> [Text section]:
==*==
20090812

Noordin still at large: Indonesia police

JAKARTA: Terror mastermind Noordin Mohammed Top is still at large and was not killed in a raid on the weekend, Indonesian police said Wednesday after the latest near-miss in a six-year manhunt.

DNA tests showed that a militant killed in the raid was not the alleged terror financier and recruiter, one of Asia’s most-wanted men, but an accomplice who helped plan the July 17 hotel bombings in Jakarta.

“I announce officially that the war against terrorism has not ended yet,” police spokesman Nanan Soekarna told a packed press conference, in a blow to the authorities’ efforts to crush Indonesia’s most dangerous terror network.

“The dead body is Ibrohim... We tried to match the DNA with the sample from Johor (Noordin’s son) and it didn’t match.” Ibrohim was a florist who worked at the JW Marriott and Ritz-Carlton hotels, where seven people including foreigners were killed in almost simultaneous suicide attacks last month.


Police released new security camera footage showing a man identified as Ibrohim escorting the Marriott bomber around the hotel on July 8 and later bringing bomb-making material into the hotel’s staff-only loading bay.

“Ibrohim was a planner who was always present in the meetings with Noordin M. Top,” Soekarna said.

“He was going to be a suicide bomber against Cikeas,” the home of Indonesian President Susilo Bambang Yudhoyono outside Jakarta, the spokesman added, referring to another plot uncovered by police on Saturday.

Asked whether Noordin had personally planned the hotel attacks, the first bombing against Westerners in Indonesia since 2005, Soekarna said: “Yes he did... He’s the mastermind of all this”.

Noordin, 41, leads what he calls “Al-Qaeda in the Malay Archipelago”, an offshoot of the Jemaah Islamiyah regional terror organisation blamed for the 2002 Bali attacks that killed 202 people, mainly Western tourists.

Police had received a tip-off that the Islamist fanatic was hiding in a farmhouse at Beji village, Central Java, on Friday and launched a massive raid by scores of heavily armed counter-terror police.

Local and international media reported the Malaysian had been killed in a hail of gunfire and explosions during the 17-hour siege, raising hopes that the exhaustive manhunt had come to an end.
==*==
> [Record extracts]:
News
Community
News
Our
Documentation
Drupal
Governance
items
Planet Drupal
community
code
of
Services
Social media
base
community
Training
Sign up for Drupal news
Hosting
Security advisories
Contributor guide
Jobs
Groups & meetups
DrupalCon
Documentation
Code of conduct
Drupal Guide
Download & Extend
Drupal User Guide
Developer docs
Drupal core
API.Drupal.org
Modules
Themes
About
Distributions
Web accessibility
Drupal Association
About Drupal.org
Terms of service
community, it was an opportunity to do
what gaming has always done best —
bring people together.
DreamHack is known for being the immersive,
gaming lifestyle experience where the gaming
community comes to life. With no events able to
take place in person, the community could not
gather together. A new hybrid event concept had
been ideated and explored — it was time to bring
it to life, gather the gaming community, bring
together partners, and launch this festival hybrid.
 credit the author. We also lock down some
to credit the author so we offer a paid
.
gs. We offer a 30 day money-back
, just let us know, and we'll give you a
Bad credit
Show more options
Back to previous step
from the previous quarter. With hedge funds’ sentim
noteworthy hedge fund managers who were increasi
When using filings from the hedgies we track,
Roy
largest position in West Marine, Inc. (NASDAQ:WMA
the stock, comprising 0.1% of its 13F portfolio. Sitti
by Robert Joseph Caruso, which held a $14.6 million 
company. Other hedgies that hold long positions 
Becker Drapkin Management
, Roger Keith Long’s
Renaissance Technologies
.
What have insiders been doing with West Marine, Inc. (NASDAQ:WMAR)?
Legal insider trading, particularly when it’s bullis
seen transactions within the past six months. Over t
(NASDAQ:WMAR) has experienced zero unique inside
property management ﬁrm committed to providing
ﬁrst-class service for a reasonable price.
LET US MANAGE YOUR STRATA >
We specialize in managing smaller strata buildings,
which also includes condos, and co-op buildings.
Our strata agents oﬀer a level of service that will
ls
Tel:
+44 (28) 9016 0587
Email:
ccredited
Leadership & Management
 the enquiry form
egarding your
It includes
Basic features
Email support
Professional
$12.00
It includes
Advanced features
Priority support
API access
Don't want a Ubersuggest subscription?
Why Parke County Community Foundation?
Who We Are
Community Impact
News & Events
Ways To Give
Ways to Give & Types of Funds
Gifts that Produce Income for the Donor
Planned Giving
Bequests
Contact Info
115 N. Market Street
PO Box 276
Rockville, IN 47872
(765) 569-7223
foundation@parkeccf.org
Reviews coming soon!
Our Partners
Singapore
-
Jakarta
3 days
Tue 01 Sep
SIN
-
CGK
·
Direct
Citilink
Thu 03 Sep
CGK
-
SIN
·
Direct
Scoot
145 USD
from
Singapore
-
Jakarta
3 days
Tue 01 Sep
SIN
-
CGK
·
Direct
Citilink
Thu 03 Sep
==*==
> [What you will do]:
**A.** List every person the article on the manhunt for Noordin mentions by name.
**B.** Write the next part of the article on the manhunt for Noordin, picking up after its final paragraph.

> [Results]:
**A.** Noordin Mohammed Top, Nanan Soekarna, Ibrohim, Susilo Bambang Yudhoyono

**B.**
But this was never confirmed by police, who used DNA samples from his son in Malaysia to confirm that Noordin was still at large.

He has already escaped two earlier armed assaults on his hideouts, and his legend will only grow among his disciples and on Islamist websites if he has managed to slip away again.


Pressure will also mount on Indonesia’s US-trained counter-terrorism forces to track him down before he can do further damage to the country’s hard-earned image as a stable and moderate Muslim-majority country.

He has allegedly plotted a series of suicide attacks against prominent Western targets in Indonesia since 2003, including two bombings at the Jakarta Marriott and a massive suicide truck blast at the Australian embassy in 2004.

Soekarna said police had traced Noordin’s movements in the weeks ahead of the July 17 attacks, revealing that he had attended planning meetings in Kuningan, Central Java, Bekasi outside Jakarta and Mampang, a Jakarta suburb.

Police killed two would-be suicide bombers and uncovered a massive cache of explosive materials during a raid on a house in Bekasi before dawn on Saturday.

A truck bomb found at the house was going to be used by Ibrohim to attack Yudhoyono’s principal residence around Indonesia’s Independence Day celebrations on August 17, police said.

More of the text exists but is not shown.